アンティーク着物からたつけへ

なぜ野良着なのか。
もはやそれは普段着です。
着心地の良い気に入った柄の服。
人は大人になると自分で服を選び
身に纏う。
小学校までは母親の買ってきてくれた服を喜んできているが
思春期にもなると貯めたお小遣いで電車に数十分乗り、
原宿や渋谷や新宿を友人と買い物半分冒険半分で街を練り歩くのである。
友人は欲しいものを見つけて喜んでいるのいつまで経っても
欲しいものは見つからない。
山手線をぐるぐる乗って、行動範囲を広げても欲しいものは
どこにもみつけられない。
インドの山奥に行ってもアメリカの大きなフリーマーケットに行っても
どこに行っても売っていない。
だけど素敵に服を纏っている人はいる。
派手だろうが地味だろうが自分の体型や肌の色
似合う色や素材。
そういうのをきちんと見定めて纏うものを選んでいる人が
とてつもなく素敵に思う。
だから私も心地よく布を纏う日を夢見ル。
この身に纏うものも生き方の表現の一つ。
アンティーク綿着物には素敵な柄、今はなかなか会えないマットな色味の木綿が
たくさんあります。
使い込まれた古き布、時代を超えて手の元にやってきた布たち。
裄、身幅、身丈。
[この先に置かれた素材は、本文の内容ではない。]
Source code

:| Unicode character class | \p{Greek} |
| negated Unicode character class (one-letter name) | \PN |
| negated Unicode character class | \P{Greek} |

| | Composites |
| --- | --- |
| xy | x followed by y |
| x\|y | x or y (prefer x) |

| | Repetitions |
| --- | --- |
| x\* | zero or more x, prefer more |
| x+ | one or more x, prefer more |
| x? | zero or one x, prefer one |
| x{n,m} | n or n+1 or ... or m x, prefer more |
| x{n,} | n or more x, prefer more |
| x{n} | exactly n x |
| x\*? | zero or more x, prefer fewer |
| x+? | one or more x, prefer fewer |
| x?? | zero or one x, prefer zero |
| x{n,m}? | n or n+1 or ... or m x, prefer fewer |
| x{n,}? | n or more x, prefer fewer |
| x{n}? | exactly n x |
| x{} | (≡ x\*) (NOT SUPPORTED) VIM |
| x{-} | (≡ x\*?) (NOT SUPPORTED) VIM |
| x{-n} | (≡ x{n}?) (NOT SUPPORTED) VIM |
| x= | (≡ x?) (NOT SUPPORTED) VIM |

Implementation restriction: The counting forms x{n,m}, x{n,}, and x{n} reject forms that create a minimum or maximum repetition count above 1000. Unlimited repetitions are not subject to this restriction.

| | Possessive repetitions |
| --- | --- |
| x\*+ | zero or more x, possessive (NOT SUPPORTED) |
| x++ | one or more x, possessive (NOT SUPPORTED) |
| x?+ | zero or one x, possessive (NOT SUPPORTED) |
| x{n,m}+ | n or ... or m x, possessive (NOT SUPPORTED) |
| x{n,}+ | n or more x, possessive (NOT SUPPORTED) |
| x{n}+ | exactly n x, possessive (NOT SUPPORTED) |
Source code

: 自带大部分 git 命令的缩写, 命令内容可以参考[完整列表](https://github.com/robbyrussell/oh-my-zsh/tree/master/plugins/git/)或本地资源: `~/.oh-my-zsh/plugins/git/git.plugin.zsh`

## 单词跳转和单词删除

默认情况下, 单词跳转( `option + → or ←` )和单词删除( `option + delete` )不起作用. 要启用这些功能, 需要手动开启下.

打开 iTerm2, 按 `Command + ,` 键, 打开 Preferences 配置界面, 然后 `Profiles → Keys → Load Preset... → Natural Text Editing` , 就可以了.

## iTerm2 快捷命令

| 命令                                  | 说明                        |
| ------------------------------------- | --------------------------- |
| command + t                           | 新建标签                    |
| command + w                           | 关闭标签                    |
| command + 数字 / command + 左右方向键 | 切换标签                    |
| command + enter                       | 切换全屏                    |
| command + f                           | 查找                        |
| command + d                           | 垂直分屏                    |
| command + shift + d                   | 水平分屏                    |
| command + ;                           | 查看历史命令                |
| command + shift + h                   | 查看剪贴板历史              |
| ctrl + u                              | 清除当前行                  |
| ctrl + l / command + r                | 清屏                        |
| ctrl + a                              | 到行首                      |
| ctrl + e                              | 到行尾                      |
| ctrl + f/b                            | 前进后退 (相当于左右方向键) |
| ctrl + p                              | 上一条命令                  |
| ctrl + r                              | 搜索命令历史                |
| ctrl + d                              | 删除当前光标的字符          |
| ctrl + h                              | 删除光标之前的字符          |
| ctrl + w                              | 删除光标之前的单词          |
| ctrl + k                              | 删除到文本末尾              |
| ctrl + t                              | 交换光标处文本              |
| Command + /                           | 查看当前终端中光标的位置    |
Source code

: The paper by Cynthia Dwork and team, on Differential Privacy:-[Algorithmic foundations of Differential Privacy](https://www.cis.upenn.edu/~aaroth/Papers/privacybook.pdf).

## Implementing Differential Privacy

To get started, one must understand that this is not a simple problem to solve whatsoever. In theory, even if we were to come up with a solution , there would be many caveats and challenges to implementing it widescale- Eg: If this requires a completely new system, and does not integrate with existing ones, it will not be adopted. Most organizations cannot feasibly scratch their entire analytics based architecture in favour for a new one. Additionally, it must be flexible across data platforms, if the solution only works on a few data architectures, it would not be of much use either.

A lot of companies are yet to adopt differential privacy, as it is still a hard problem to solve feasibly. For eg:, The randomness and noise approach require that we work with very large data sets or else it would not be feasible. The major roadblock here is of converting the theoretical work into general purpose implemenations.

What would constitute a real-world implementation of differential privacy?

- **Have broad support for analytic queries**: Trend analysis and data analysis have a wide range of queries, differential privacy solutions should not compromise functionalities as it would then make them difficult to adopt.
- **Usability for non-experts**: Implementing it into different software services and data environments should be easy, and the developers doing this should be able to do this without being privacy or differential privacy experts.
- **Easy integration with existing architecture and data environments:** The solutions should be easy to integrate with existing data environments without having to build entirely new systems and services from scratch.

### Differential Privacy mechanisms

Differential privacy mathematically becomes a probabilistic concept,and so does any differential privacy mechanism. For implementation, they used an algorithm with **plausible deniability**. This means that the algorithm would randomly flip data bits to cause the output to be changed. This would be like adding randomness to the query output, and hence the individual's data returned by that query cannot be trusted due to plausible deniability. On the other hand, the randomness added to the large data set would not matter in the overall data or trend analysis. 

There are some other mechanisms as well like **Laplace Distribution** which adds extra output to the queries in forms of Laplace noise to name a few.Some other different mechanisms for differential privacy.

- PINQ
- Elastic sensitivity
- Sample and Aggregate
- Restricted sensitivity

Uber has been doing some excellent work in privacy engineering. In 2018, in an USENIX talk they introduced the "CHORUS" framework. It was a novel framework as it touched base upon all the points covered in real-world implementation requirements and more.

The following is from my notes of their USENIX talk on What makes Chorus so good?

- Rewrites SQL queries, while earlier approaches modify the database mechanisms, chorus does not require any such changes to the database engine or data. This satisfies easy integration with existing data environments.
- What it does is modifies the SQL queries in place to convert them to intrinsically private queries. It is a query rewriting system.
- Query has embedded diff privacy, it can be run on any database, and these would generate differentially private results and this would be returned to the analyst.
。それぞれ当時の個人の寸法でできたものを何の手も加えず
きてみても現代人の体や作業や気候にはしっくりきません。
古い和裁の本を読んだり、当時の作業性や柳田國男先生の麻から木綿に移行した時代背景など鑑みても木綿の時代は短いようです。
綿花栽培と天繭の関係もあるようです。
型紙をみたり寸法表と睨めっこしても尺計算が必要だったり、なんとなく読みづらいなどややこしかったりしていたけど、見つけました。
石徹白洋品店とういうところのたつけの作くり方がとにかくわかりやすく無駄がない。
伝統と文化を残しつつ現代的ですごく素敵なのです。
曲線は使わず長方形と三角形でできたたつけパンツはとにかく捨てるところがない。
普段パンツもいくつか作成してますがやはり捨てるところがないのは美学に通ります。
日本の心そのものです。
アンティーク綿着物は布力を確かめ日々野良着や日常着に変身して行っています。
たつけ 伝統的足首窄まりタイプ
膝を深く屈曲させてもお尻のまちが大きく動きに制限がかからない。
素晴らしい。ジャストフィットとはまさにこのこと。
長靴も履きやすいし何よりアンティーク着物の昔の柄を毎日着れる!
が最大の喜び。布幅34センチ
草木染めがしたくて後染め用木綿糸で作成。



全て三角と長方形の直線からなっている。
ふくらはぎの後ろの三角のところを解くと微調整ができるのです。
たつけ ストレートタイプ
個人的ですが、畑仕事もするけど脱いだ時レギンスやスキニーがなんとなく自分の体型としっくりこない。
畑以外でズボンは履きません。着物かスカートか巻き布で生活しています。
だけど毎朝ヨガはするし畑の休憩にはストレッチしている私本人はストレートかパンタロンが大好物です。
そのまま街にも行っちゃいます。
ダボっとおしゃれ感残るたつけも作っていきます。
布幅37センチ


ゆとりを持たせるお尻マチ



スタジオ講師や本気ヨガで人前に体を晒すときは
もちろんタイツでした。ダンスの時もそうですが体の曲線確認したり
鏡を見ながらの修練の時はタイツは決して裏切らない!と思っていますが
講師引退したので体の解剖学を誰に説明するわけでもないので
タイツは卒業です。
身丈の短いアンティーク着物を二部式のように切り離し
作務衣のようにも作成しています。
最近使い勝手がグングン伸びているこの作務衣スカートスタイルは
上は着物の状態、下はたつけを履きその上に腰巻きとして使用するのが
とても作業性が良い。
脱ぎ着のしやすさもあまり重ね過ぎしないなどの作業性なども実践してみて
この場合は着物の下の部分をスカートとしてではなく腰巻きに採用。
なのでポッケもつけて腰紐も巻きます。
エプロンのようではなく襦袢着る時と一緒です。
前を汚したくない前掛けではなくいつだって体を守る腰巻きが必要と
感じたのです。土の上に座っているとお尻がなんとなく冷たい。
横のポッケはしゃがむ時引っかかる。草刈機の振動がポッケの中の
携帯にずっと圧を与え続けている。など。
ポッケは後ろ。
前掛けは帯を巻いて鍬作業や重労働の日。
日常の中からより良い作業着と自分の気持ちに寄り添うアンティーク着物リメイクを心がけて、たつけ、作務衣、腰巻き、手甲を作成しています。
たまゆらオープンしてからもさらに改良を重ねているのでなかなかウェブサイトでの出品までには至りませんが畑にも精を出しながらなんとか在庫を増やしていきたい今日この頃です。
春から野菜の販売も始まります。
どうぞ非力なたまゆらを末長く応援してくださいませ。